Background
Turnbull, David was born on February 18, 1915 in Elmira, Illinois, United States. Son of David and Luzetta Agnes (Murray) Turnbull.
chemist engineer materials scientist metallurgist physicist university professor
Turnbull, David was born on February 18, 1915 in Elmira, Illinois, United States. Son of David and Luzetta Agnes (Murray) Turnbull.
Bachelor of Science, Monmouth College, Illinois, 1936. Doctor of Science (honorary), Monmouth College, Illinois, 1958. Doctor of Philosophy, University Illinois, 1939.
Master of Arts (honorary), Harvard University, 1962. Doctor of Science (honorary), Case-Western Reserve University, 1990. Doctor of Science (honorary), Claude Bernard University, Lyon, France, 1993.

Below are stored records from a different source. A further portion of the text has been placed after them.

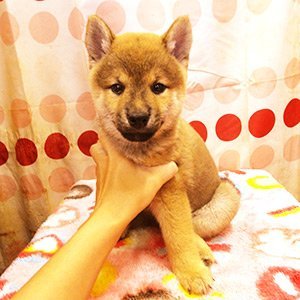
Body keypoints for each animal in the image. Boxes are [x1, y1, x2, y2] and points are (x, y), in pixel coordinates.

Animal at [84, 15, 239, 294]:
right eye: (117, 87)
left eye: (158, 87)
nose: (137, 117)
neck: (139, 152)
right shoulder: (104, 170)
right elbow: (103, 200)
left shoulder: (171, 192)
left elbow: (179, 236)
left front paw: (191, 271)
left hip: (221, 203)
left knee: (190, 229)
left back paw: (201, 249)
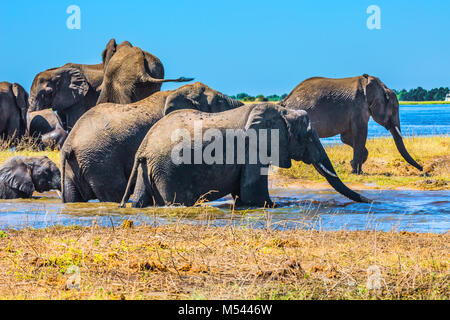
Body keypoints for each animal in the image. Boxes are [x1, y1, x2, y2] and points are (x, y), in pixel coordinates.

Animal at [61, 82, 243, 202]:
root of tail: (69, 144)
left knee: (73, 196)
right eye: (219, 102)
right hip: (99, 160)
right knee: (114, 191)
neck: (178, 90)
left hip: (76, 165)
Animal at [119, 102, 370, 208]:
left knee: (141, 201)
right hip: (169, 169)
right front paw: (274, 206)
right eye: (308, 136)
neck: (281, 111)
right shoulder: (253, 150)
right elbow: (252, 195)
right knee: (176, 201)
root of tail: (144, 146)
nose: (371, 201)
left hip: (148, 167)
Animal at [280, 74, 424, 174]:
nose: (422, 169)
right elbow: (360, 133)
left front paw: (353, 166)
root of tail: (285, 100)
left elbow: (346, 137)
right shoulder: (358, 106)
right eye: (394, 109)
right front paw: (357, 171)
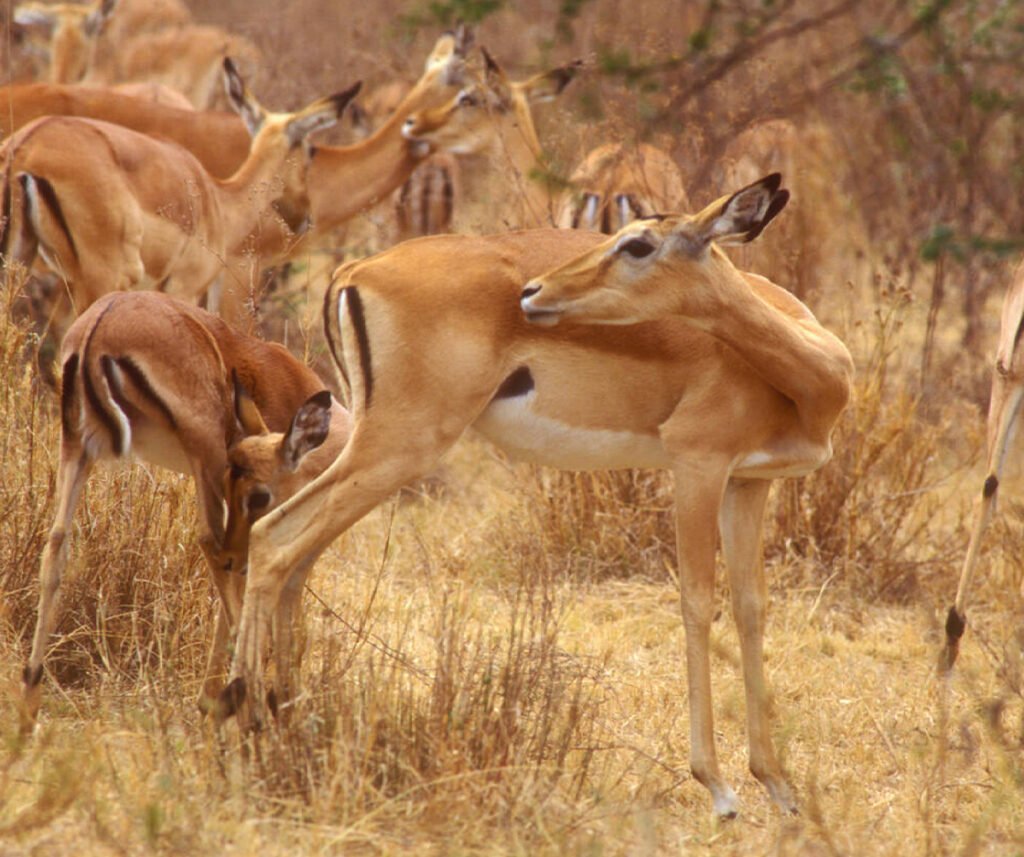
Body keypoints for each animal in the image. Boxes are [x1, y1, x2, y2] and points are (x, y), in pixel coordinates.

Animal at [0, 59, 359, 334]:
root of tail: (26, 146)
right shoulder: (183, 288)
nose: (306, 216)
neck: (218, 199)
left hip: (18, 259)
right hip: (102, 279)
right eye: (310, 151)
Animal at [19, 290, 348, 731]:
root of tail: (98, 327)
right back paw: (245, 700)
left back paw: (29, 706)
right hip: (202, 450)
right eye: (255, 495)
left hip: (78, 447)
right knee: (211, 544)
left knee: (56, 545)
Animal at [217, 174, 854, 818]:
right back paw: (247, 720)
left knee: (296, 559)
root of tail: (355, 270)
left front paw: (778, 784)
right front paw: (719, 787)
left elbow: (752, 608)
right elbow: (698, 603)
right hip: (396, 447)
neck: (807, 375)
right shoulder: (697, 466)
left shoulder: (750, 483)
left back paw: (287, 720)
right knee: (275, 539)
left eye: (639, 243)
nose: (535, 292)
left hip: (353, 448)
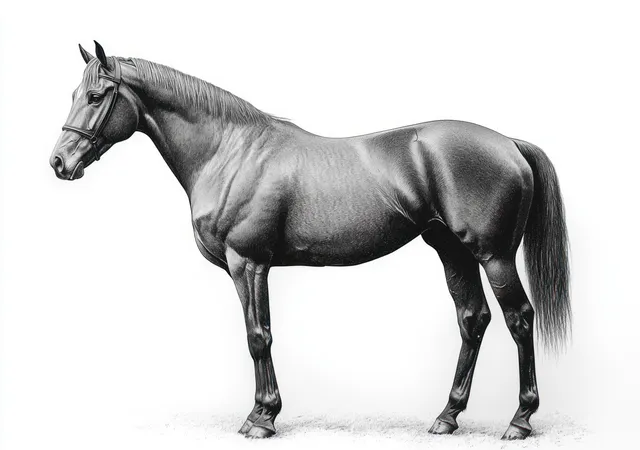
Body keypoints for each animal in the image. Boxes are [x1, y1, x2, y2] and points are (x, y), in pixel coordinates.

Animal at [50, 41, 571, 440]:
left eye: (95, 95)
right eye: (75, 92)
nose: (59, 161)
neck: (229, 152)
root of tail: (508, 143)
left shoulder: (248, 263)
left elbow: (258, 336)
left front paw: (262, 418)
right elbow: (257, 335)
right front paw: (262, 414)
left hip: (493, 255)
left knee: (519, 319)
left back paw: (520, 421)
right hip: (452, 251)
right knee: (473, 319)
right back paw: (447, 417)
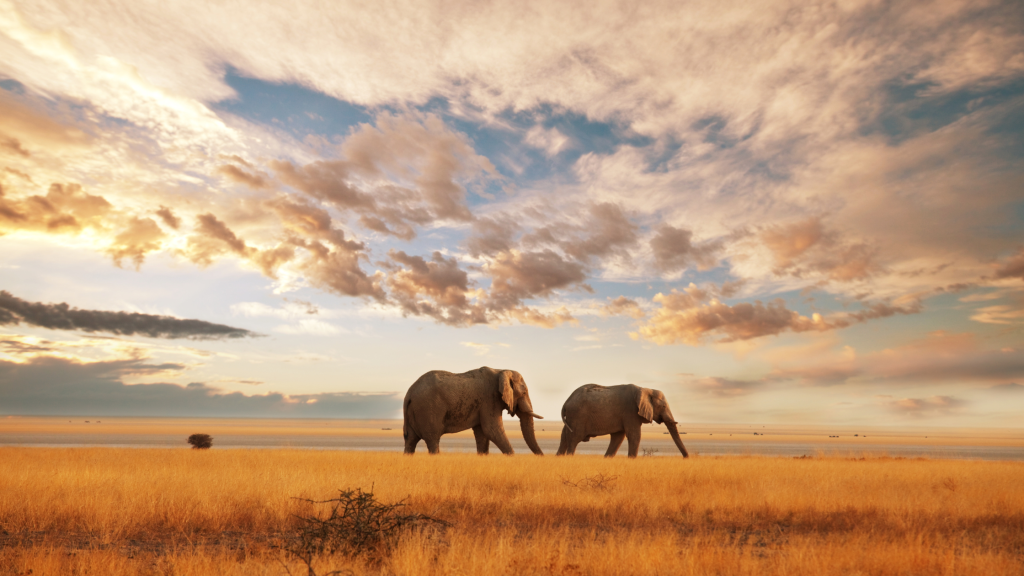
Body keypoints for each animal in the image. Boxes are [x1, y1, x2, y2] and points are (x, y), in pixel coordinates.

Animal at [401, 364, 548, 455]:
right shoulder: (490, 399)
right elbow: (492, 430)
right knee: (432, 440)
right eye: (524, 392)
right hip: (428, 410)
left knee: (410, 440)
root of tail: (409, 393)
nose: (542, 457)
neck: (502, 370)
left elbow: (482, 433)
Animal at [557, 381, 692, 457]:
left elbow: (618, 437)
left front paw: (607, 459)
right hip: (577, 416)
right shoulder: (630, 411)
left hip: (571, 417)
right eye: (663, 406)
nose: (686, 458)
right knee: (574, 439)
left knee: (564, 438)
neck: (646, 389)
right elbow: (634, 435)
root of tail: (566, 402)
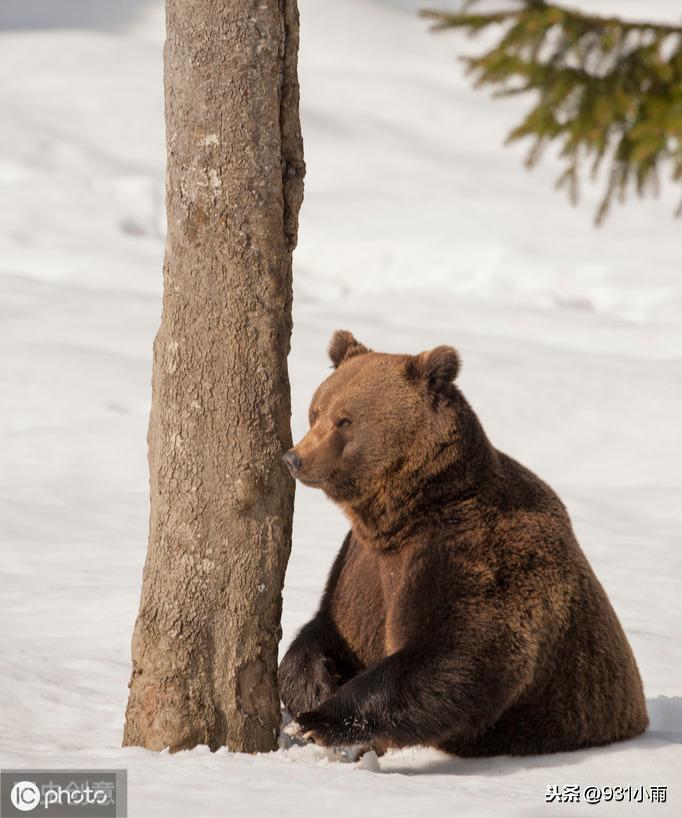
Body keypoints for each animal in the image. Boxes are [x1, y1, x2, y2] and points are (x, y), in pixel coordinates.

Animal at [278, 328, 648, 756]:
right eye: (315, 410)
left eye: (346, 420)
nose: (295, 458)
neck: (403, 514)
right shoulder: (359, 565)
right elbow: (329, 627)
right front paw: (312, 687)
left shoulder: (470, 553)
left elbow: (459, 653)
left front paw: (321, 720)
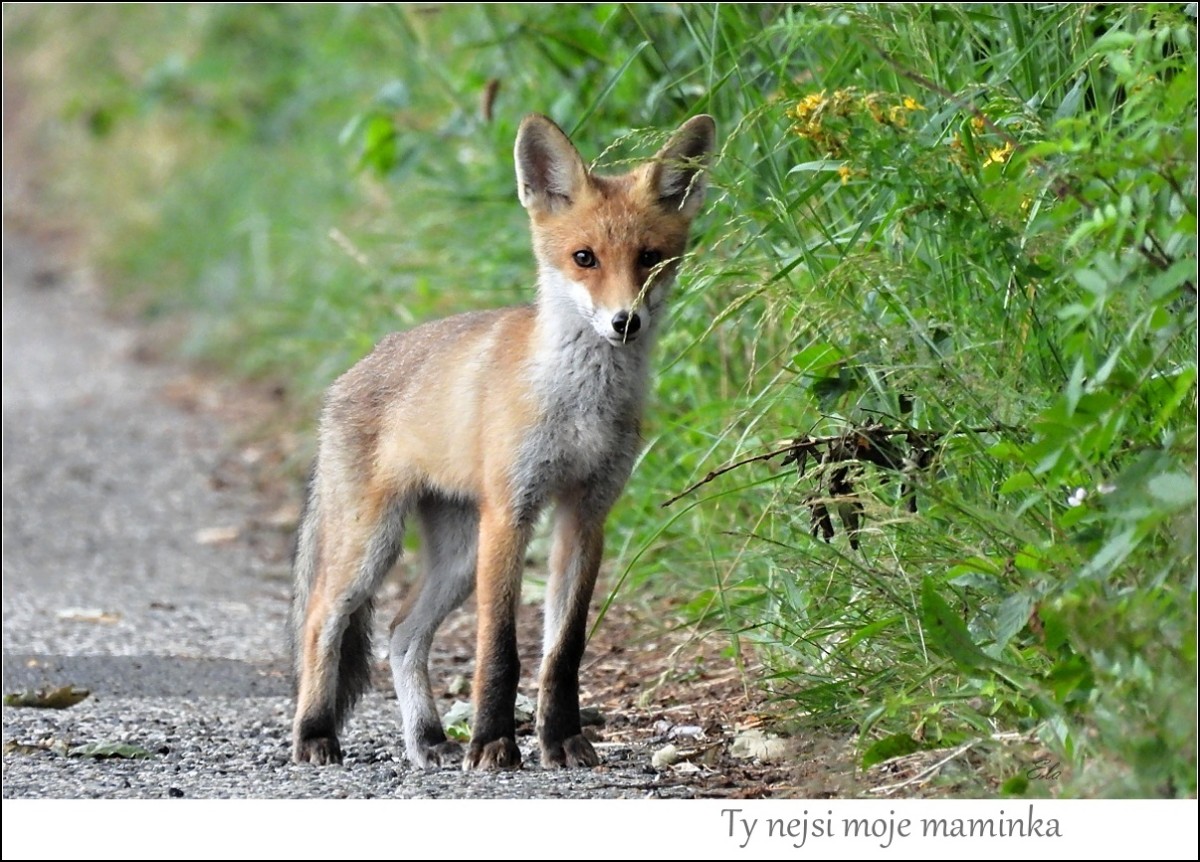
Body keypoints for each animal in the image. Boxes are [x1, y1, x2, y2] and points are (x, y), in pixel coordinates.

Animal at [289, 112, 716, 770]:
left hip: (458, 556)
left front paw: (560, 738)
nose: (625, 322)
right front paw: (493, 741)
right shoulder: (511, 514)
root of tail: (354, 369)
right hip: (374, 544)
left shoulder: (585, 515)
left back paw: (427, 739)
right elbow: (500, 649)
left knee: (402, 633)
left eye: (650, 258)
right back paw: (314, 733)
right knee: (321, 622)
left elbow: (563, 651)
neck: (579, 407)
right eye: (584, 258)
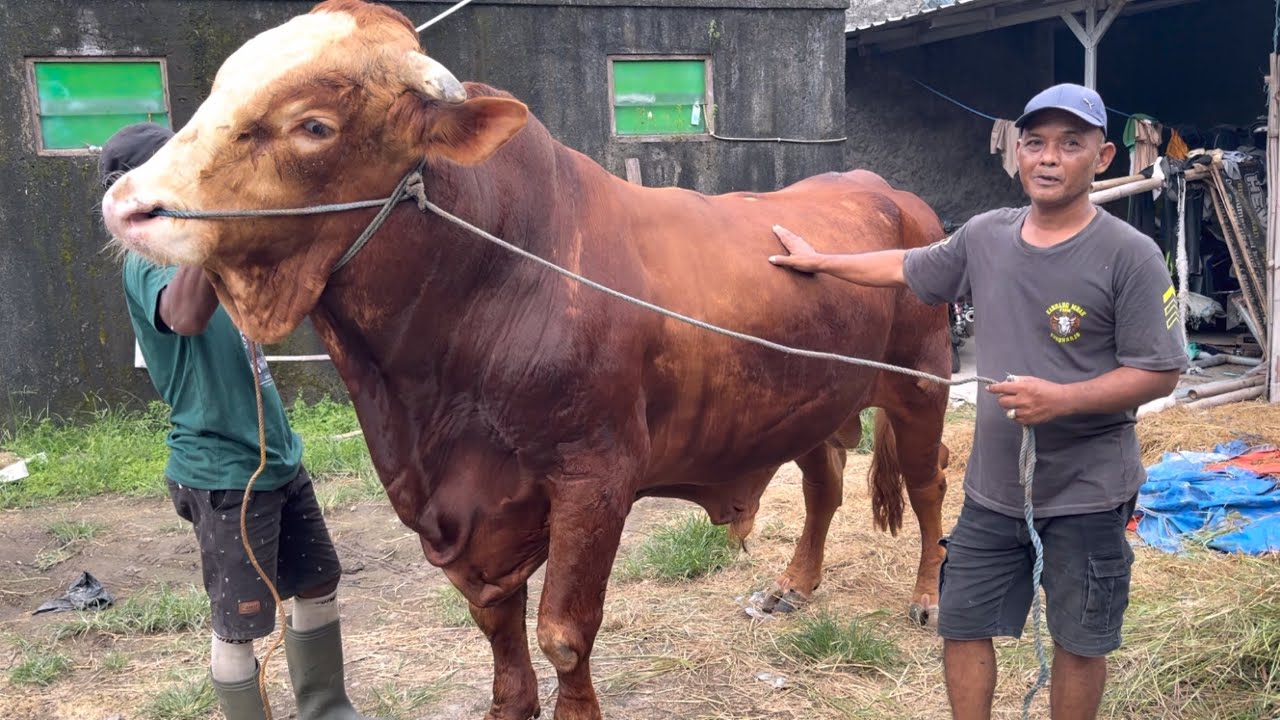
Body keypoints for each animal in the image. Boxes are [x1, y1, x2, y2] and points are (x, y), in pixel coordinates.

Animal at [101, 2, 951, 718]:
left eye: (313, 124)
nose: (126, 205)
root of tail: (890, 191)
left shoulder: (594, 479)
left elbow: (563, 633)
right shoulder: (462, 516)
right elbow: (497, 624)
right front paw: (509, 704)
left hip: (923, 383)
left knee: (929, 483)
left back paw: (931, 598)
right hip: (811, 399)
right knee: (824, 484)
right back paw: (794, 586)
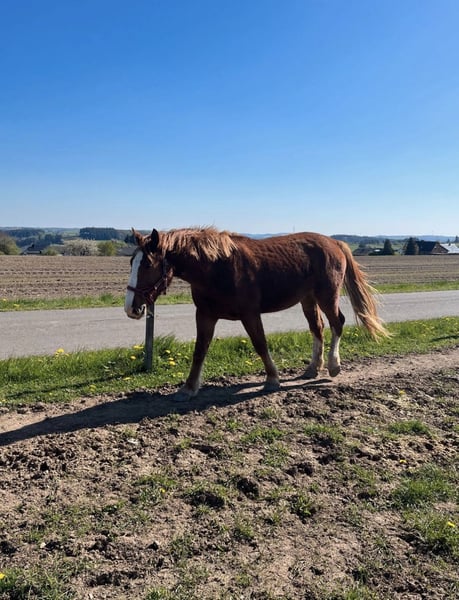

Turnbull made seminal contribution to solidification theory and glass formation. He was on the faculty of Case Institute of Technology from 1939 to 1946. In 1946, he joined the General Electric research laboratory, performing research into nucleation of structural transformations occurring during the solidification of liquid metals, demonstrating that such complex processes could be quantitatively understood.
Using a low-melting-point metal, mercury, Turnbull determined that the small supercoolings usually seen were the result of heterogeneous catalysts in the melt.
The previously empirical study of metal solidification was provided a consistent scientific foundation. Turnbull and his General Electric colleagues developed metal alloy processing.
Turner and I. South. Servi developed homogeneous nucleation theory for a solid-solid transformation, providing the technologically important basis for strengthening metallic alloys through precipitation hardening. With Morrel Cohen, he developed the free volume theory for fluid flow.
In 1950, Turnbull formulated a criterion for the ease of glass formation from supeercooled melts with a high viscosity by rapid solidification.
Independently and simultaneously to Cohen, he predicted the formation of metallic glass phases from sufficiently fast cooling of an alloy melt with a deep eutectic. This was demonstrated by Political Duwez at Caltech in 1959, who produced thin micron-sized sheets of an Au-Si alloy using a very high cooling rate (approximately 106 K/s). H. South. Chen showed in 1971 that mm-sized glassy rods (so-called "bulk metallic glass," or BMG) of Pd-Cu-Si could be produced by suction casting with a cooling rate of 1000 K/son
In 1982, Turnbull then demonstrated that a bulk metallic glass could be produced in the Pd-Ni-P system with a cooling rate as low as 100 K/son
In 1962, Turnbull joined Harvard University as the Gordon McKay Professor of applied physics, where he taught for 23 years. David Turnbull died on April 28, 2007, at the age of 92, in his house in Cambridge, Massachusetts.
Chairman citizens curriculum committee Niskayuna (New York ) Senior High School, 1954. Fellow American Physical Society (International prize new materials 1983), New York Academy of Sciences, American Society Metals (chairman seminar committee 1954), American Institute Mining and Metallurgical Engineers (lecturer Institute Metals division 1961, Hume-Rothery award 1986, Bruce Chalmers award 1991). Member American Chemical Society, National Academy of Sciences, American Academy Arts and Sciences, American Ceramic Society (honorary).
Married Carol May Cornell, August 3, 1946. Children: Lowell D., Murray M., Joyce M.